__INSTRUCTIONS TO FOLLOW__. In the passage on Afghanistan reconstruction below, list every article title that the parenthetical cross-reference cites.

__TEXT SHOWN__.
>> Begin

The Special Inspector General for Afghanistan Reconstruction wrote in a 43 page report that Kabul had no plans in place on how to deal with the Taliban without the U.S. That might not be a problem if American forces were staying in the country, but the analysis was made just as the U.S. announced plans to exit last summer. (See “TALIBAN VICTORY: ANOTHER U.S. FAILURE,” “BYE BYE U.S.: TALIBAN TO TAKE KABUL” and “BIDEN ON AFGHANISTAN: ‘FUCK THAT.’”)
John Sopko, special inspector general for Afghanistan reconstruction, told NPR that there’s a lot of blame to go around.
“Unfortunately, we had been warning—and as well as others in and outside of the administrations for years—that the Afghan military—the way we were training and advising them—was not able to function on its own. And it was really only a question of time when the ANDSF, which is the Afghan Defense Forces, would collapse,” he said.

>> End

__INFORMATION PROVIDED__.
>> Begin

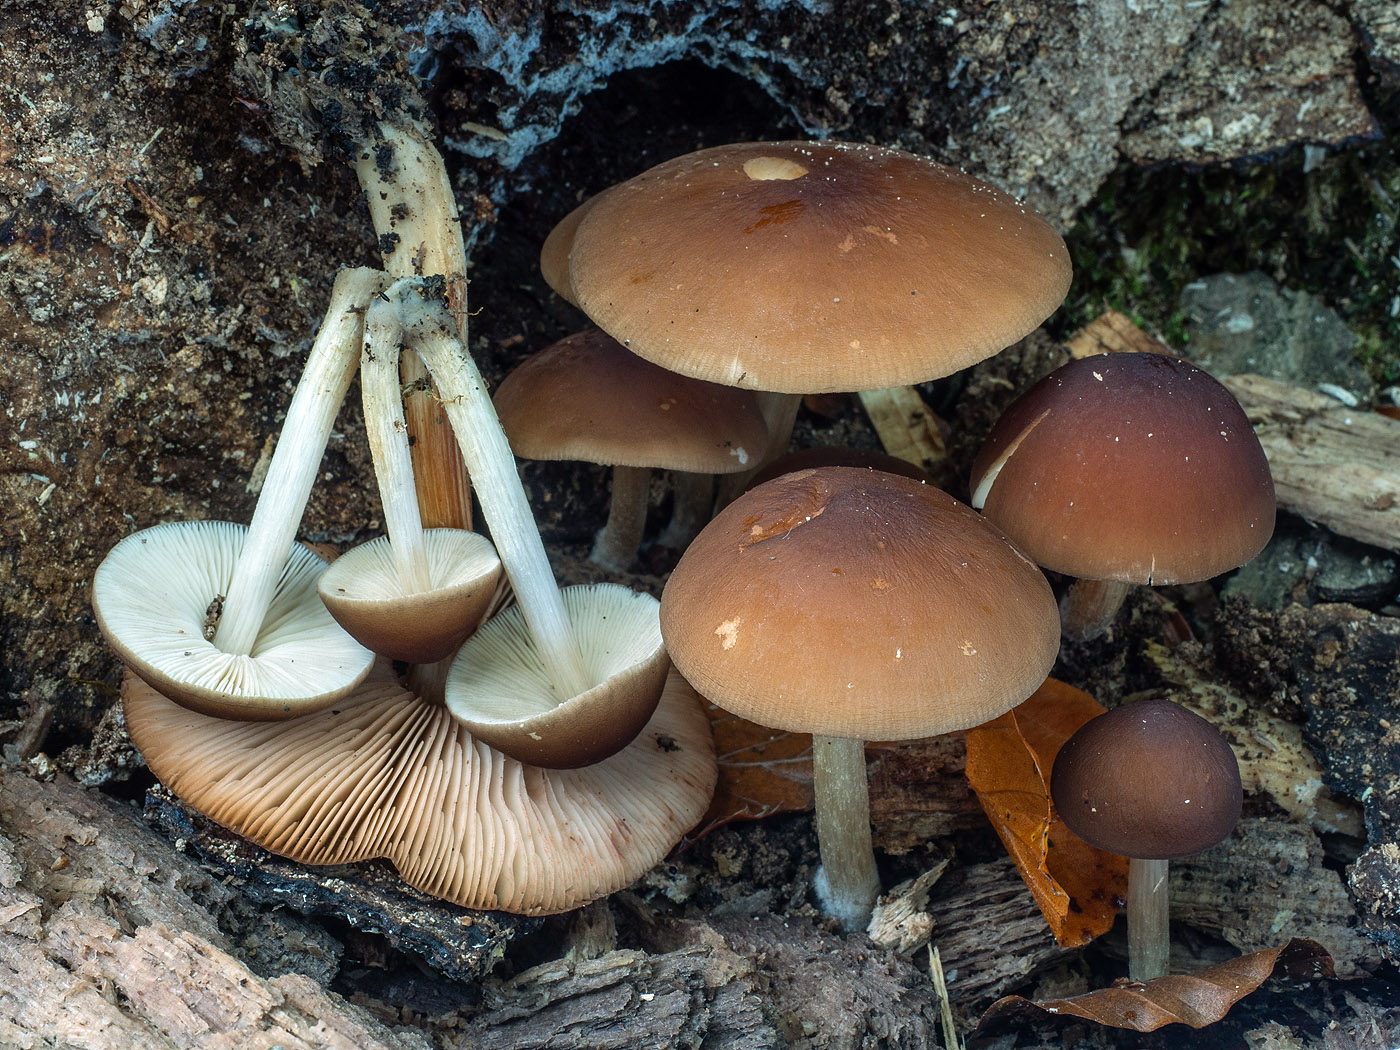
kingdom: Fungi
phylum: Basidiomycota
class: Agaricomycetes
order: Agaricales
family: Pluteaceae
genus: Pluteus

>> End

__CORRECT OUTPUT__.
- “TALIBAN VICTORY: ANOTHER U.S. FAILURE”
- “BYE BYE U.S.: TALIBAN TO TAKE KABUL”
- “BIDEN ON AFGHANISTAN: ‘FUCK THAT.’”